All models—parametric, in-context, and RAG—struggle with precise ordering, empty-cue refusal, and latest-state entity tracking as cue multiplicity increases (Huet et al., 21 Jan 2025).
Human performance, while superior to zero-shot LLMs, dissipates under long spans and high ambiguity, pointing to intrinsic task difficulty (Pink et al., 10 Oct 2024).
Dataset synthesis, while eliminating contamination, does not guarantee real-world event plausibility or sim2real transfer; evaluation of real, complex scenarios remains an open research problem.

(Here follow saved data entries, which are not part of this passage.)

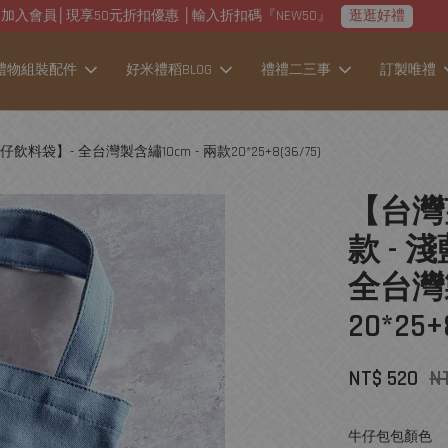
加入會員│現享50元折扣優惠 │輸入折扣碼『NEW50』
逛逛好禮
禮物組裝配件
好米禮稻BLOG
禮禮二三事
訂製唯禮
- 全台灣製含繡10cm - 兩款20*25+8(36/75)
【台灣
款 -
全台灣製
20*25+
NT$ 520
N
牛仔包包顏色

7. Extensibility and Prospects

EpBench protocols, datasets, and evaluation scripts are open source and designed for extensibility across modalities, domains, and scales. To adapt EpBench to new applications:

Define a temporospatial event schema with synthetic or human-annotated data.
Construct (or sample) episodes with variable repetition and ambiguity for multi-hop probing.
Implement or adopt subtasks (classification, retrieval, ordering, answer synthesis) per EpBench pipeline.
Evaluate using the standardized metrics (Precision, Recall, F1, MAP, order accuracy, cost) and ablate by cue, context length, and retrieval strategy.

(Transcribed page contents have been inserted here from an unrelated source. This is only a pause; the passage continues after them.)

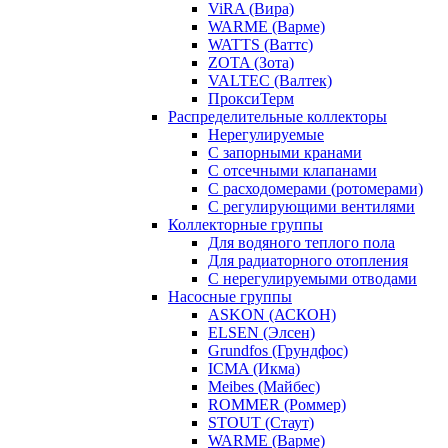
ViRA (Вира)
WARME (Варме)
WATTS (Ваттс)
ZOTA (Зота)
VALTEC (Валтек)
ПроксиТерм
Распределительные коллекторы
Нерегулируемые
С запорными кранами
С отсечными клапанами
С расходомерами (ротомерами)
С регулирующими вентилями
Коллекторные группы
Для водяного теплого пола
Для радиаторного отопления
С нерегулируемыми отводами
Насосные группы
ASKON (АСКОН)
ELSEN (Элсен)
Grundfos (Грундфос)
ICMA (Икма)
Meibes (Майбес)
ROMMER (Роммер)
STOUT (Стаут)
WARME (Варме)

Future directions identified include developing architectures with explicit episodic memory modules (memory banks, slot-based attention), devising RAG systems that preserve not only semantic content but also temporal and spatial context in retrieval, and extending beyond text to multi-modal and lifelong memory evaluation (Huet et al., 21 Jan 2025, Pink et al., 10 Oct 2024, Rajesh et al., 10 Nov 2025). A plausible implication is that progress on EpBench and its derivatives will be fundamental for deploying LLM and agentic systems in scenarios requiring continual, situated reasoning over extended temporal horizons.